Stored data
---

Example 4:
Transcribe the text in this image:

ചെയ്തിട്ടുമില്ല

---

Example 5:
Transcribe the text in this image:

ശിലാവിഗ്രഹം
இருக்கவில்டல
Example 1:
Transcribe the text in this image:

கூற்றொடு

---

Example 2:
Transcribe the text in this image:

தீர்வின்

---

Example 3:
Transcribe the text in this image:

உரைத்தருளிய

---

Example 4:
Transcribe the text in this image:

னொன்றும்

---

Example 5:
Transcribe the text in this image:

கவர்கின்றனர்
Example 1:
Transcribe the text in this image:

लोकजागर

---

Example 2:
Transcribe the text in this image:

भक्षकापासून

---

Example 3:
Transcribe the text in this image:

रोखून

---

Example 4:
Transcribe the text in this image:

◆ **Exercise aim**: Every entry needs to be copied again exactly.

◆ **Output for this task**:
---

Example 4:
Transcribe the text in this image:

ചെയ്തിട്ടുമില്ല

---

Example 5:
Transcribe the text in this image:

ശിലാവിഗ്രഹം
இருக்கவில்டல
Example 1:
Transcribe the text in this image:

கூற்றொடு

---

Example 2:
Transcribe the text in this image:

தீர்வின்

---

Example 3:
Transcribe the text in this image:

உரைத்தருளிய

---

Example 4:
Transcribe the text in this image:

னொன்றும்

---

Example 5:
Transcribe the text in this image:

கவர்கின்றனர்
Example 1:
Transcribe the text in this image:

लोकजागर

---

Example 2:
Transcribe the text in this image:

भक्षकापासून

---

Example 3:
Transcribe the text in this image:

रोखून

---

Example 4:
Transcribe the text in this image:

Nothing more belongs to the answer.